::: Exercise data :::

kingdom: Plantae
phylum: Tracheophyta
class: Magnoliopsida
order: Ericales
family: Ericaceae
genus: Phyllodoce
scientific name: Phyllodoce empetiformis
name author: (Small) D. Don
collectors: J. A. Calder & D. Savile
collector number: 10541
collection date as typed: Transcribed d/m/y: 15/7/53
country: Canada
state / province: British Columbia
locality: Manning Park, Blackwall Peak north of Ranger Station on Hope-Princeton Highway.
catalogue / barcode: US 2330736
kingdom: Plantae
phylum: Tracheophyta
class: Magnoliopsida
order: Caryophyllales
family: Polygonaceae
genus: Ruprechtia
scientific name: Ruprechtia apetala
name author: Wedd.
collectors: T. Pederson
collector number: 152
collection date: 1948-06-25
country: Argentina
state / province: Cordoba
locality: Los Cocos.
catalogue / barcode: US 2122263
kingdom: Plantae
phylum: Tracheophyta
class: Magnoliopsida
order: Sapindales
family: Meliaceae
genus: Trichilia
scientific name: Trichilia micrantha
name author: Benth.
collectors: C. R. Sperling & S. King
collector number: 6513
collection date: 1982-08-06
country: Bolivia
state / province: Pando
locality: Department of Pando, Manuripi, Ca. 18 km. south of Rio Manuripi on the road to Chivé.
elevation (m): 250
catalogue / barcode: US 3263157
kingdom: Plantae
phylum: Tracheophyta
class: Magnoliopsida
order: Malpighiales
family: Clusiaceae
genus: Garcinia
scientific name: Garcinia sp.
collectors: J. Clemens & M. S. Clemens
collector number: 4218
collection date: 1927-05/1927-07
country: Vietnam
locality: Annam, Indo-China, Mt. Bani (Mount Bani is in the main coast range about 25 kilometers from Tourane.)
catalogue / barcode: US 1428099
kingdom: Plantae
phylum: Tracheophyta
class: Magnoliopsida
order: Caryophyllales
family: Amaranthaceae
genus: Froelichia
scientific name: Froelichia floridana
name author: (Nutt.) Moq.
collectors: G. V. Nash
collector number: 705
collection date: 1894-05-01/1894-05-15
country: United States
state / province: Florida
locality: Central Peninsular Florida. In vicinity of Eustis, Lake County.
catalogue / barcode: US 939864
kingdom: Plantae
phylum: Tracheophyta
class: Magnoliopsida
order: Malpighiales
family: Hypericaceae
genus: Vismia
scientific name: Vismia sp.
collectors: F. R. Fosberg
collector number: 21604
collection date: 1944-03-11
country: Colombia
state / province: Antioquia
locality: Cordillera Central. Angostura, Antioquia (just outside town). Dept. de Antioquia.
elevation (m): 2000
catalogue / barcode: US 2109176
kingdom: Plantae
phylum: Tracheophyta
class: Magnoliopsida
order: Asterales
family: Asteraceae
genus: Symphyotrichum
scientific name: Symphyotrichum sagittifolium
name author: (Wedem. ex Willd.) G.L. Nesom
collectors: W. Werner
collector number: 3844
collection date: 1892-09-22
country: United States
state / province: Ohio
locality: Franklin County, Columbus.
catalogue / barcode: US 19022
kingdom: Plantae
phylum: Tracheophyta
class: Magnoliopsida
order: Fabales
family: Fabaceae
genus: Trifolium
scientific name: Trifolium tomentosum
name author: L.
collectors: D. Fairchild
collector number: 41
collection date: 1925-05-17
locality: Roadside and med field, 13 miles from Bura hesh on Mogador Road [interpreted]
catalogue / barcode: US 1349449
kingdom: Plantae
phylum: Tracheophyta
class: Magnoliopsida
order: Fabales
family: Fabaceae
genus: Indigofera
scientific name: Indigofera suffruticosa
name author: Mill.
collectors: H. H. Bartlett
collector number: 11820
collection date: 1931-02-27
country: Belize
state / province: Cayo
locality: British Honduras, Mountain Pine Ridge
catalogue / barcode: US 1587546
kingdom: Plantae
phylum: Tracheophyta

:::

What you should do: Please rewrite the material above, renaming every "collector number" to "field number" and keeping everything else the same.

Correct response:
kingdom: Plantae
phylum: Tracheophyta
class: Magnoliopsida
order: Ericales
family: Ericaceae
genus: Phyllodoce
scientific name: Phyllodoce empetiformis
name author: (Small) D. Don
collectors: J. A. Calder & D. Savile
field number: 10541
collection date as typed: Transcribed d/m/y: 15/7/53
country: Canada
state / province: British Columbia
locality: Manning Park, Blackwall Peak north of Ranger Station on Hope-Princeton Highway.
catalogue / barcode: US 2330736
kingdom: Plantae
phylum: Tracheophyta
class: Magnoliopsida
order: Caryophyllales
family: Polygonaceae
genus: Ruprechtia
scientific name: Ruprechtia apetala
name author: Wedd.
collectors: T. Pederson
field number: 152
collection date: 1948-06-25
country: Argentina
state / province: Cordoba
locality: Los Cocos.
catalogue / barcode: US 2122263
kingdom: Plantae
phylum: Tracheophyta
class: Magnoliopsida
order: Sapindales
family: Meliaceae
genus: Trichilia
scientific name: Trichilia micrantha
name author: Benth.
collectors: C. R. Sperling & S. King
field number: 6513
collection date: 1982-08-06
country: Bolivia
state / province: Pando
locality: Department of Pando, Manuripi, Ca. 18 km. south of Rio Manuripi on the road to Chivé.
elevation (m): 250
catalogue / barcode: US 3263157
kingdom: Plantae
phylum: Tracheophyta
class: Magnoliopsida
order: Malpighiales
family: Clusiaceae
genus: Garcinia
scientific name: Garcinia sp.
collectors: J. Clemens & M. S. Clemens
field number: 4218
collection date: 1927-05/1927-07
country: Vietnam
locality: Annam, Indo-China, Mt. Bani (Mount Bani is in the main coast range about 25 kilometers from Tourane.)
catalogue / barcode: US 1428099
kingdom: Plantae
phylum: Tracheophyta
class: Magnoliopsida
order: Caryophyllales
family: Amaranthaceae
genus: Froelichia
scientific name: Froelichia floridana
name author: (Nutt.) Moq.
collectors: G. V. Nash
field number: 705
collection date: 1894-05-01/1894-05-15
country: United States
state / province: Florida
locality: Central Peninsular Florida. In vicinity of Eustis, Lake County.
catalogue / barcode: US 939864
kingdom: Plantae
phylum: Tracheophyta
class: Magnoliopsida
order: Malpighiales
family: Hypericaceae
genus: Vismia
scientific name: Vismia sp.
collectors: F. R. Fosberg
field number: 21604
collection date: 1944-03-11
country: Colombia
state / province: Antioquia
locality: Cordillera Central. Angostura, Antioquia (just outside town). Dept. de Antioquia.
elevation (m): 2000
catalogue / barcode: US 2109176
kingdom: Plantae
phylum: Tracheophyta
class: Magnoliopsida
order: Asterales
family: Asteraceae
genus: Symphyotrichum
scientific name: Symphyotrichum sagittifolium
name author: (Wedem. ex Willd.) G.L. Nesom
collectors: W. Werner
field number: 3844
collection date: 1892-09-22
country: United States
state / province: Ohio
locality: Franklin County, Columbus.
catalogue / barcode: US 19022
kingdom: Plantae
phylum: Tracheophyta
class: Magnoliopsida
order: Fabales
family: Fabaceae
genus: Trifolium
scientific name: Trifolium tomentosum
name author: L.
collectors: D. Fairchild
field number: 41
collection date: 1925-05-17
locality: Roadside and med field, 13 miles from Bura hesh on Mogador Road [interpreted]
catalogue / barcode: US 1349449
kingdom: Plantae
phylum: Tracheophyta
class: Magnoliopsida
order: Fabales
family: Fabaceae
genus: Indigofera
scientific name: Indigofera suffruticosa
name author: Mill.
collectors: H. H. Bartlett
field number: 11820
collection date: 1931-02-27
country: Belize
state / province: Cayo
locality: British Honduras, Mountain Pine Ridge
catalogue / barcode: US 1587546
kingdom: Plantae
phylum: Tracheophyta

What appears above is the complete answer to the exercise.